Tout commence dans les années 50, les paysans sont devenus des forces vives de la Nation. Ils se sont modernisés, nourrissent tant et tant de citoyens, alors que les gouvernements motivent par les remembrements. D'un agriculteur à l'autre, d'une ambition à l'autre, il est toujours possible de finir « paysan directeur général », gérer une grosse exploitation où il sera possible d'exploiter… des ouvriers.

Portes ouvertes sur l'agriculture intensive (des chiffres parlants d'eux-mêmes sont révélés ici), pesticides et diverses bombes à retardement. La Bretagne est prise en exemple, et ce n'est pas précisément joli. le catholicisme, les croyances s'en mêlent, la Terre appartient au Seigneur, alors… Et puis les fêtes de villages, on s'enivre, on oublie tout, on devient à son tour une bête, tandis qu'un peu partout les publicités colonisent l'espace public.

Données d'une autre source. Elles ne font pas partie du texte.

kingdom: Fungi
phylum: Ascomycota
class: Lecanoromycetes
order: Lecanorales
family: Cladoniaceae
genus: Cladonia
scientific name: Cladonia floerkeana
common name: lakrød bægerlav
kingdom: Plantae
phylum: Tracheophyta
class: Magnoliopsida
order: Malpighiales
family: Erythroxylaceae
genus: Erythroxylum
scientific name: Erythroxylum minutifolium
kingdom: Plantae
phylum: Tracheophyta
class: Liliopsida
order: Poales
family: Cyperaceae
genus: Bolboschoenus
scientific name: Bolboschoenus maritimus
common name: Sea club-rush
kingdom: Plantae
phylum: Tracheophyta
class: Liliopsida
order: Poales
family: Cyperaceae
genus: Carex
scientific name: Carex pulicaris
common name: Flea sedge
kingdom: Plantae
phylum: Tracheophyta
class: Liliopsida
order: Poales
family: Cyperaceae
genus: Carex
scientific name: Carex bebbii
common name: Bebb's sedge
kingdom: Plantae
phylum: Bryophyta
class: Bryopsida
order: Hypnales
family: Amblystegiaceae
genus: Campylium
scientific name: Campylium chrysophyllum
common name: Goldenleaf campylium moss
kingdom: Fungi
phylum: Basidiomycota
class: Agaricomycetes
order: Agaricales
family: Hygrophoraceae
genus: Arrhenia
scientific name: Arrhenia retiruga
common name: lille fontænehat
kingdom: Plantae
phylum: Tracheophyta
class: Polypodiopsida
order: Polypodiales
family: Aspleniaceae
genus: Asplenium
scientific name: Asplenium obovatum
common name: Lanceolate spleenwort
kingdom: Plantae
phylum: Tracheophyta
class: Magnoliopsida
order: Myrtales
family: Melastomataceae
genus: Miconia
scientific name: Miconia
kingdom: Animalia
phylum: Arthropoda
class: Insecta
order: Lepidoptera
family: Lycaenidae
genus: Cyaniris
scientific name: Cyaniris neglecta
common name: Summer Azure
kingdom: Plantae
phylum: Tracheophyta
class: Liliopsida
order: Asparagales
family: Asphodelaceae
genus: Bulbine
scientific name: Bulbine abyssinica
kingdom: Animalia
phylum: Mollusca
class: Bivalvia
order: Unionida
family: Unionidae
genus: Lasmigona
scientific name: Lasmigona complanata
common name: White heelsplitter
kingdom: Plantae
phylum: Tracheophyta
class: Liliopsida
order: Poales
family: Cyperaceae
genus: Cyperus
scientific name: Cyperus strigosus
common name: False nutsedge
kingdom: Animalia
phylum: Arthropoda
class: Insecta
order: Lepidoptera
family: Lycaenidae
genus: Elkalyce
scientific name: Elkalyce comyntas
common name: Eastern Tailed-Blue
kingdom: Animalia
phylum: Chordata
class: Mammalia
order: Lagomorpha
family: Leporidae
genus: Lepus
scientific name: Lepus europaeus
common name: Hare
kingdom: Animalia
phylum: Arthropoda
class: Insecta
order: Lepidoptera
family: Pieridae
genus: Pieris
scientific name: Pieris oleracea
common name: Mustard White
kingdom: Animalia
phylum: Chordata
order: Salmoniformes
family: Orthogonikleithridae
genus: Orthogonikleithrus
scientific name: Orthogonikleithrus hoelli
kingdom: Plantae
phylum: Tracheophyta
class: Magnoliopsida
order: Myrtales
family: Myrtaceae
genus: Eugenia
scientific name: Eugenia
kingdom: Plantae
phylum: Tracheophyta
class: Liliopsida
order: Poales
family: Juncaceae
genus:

On appuie sur « pause » lors des congés payés, on s'évade. Puis on reprend exactement où l'on s'était arrêté avant les vacances. Un monde qui tourne en vase clos, communautariste, recroquevillé, endetté (ah, les tracteurs hors de prix, qu'aucune famille ne pourrait se payer sans les crédits exorbitants, ni les aides de l'Etat).

Le monde bouge il paraît. Alors tout doit bouger, jusqu'à l'absurdité, jusqu'à la nausée :

« Les cafés du port proposent

des glaces au goût Schtroumpf

mais les algues vertes sont bio



Binic est une petite boutique

qui enfouit l'étable sous la mer

les Bretons ont le teint halé



Les touristes se projettent

lunettes de soleil sur le nez

Armor-Lux prêt-à-porter »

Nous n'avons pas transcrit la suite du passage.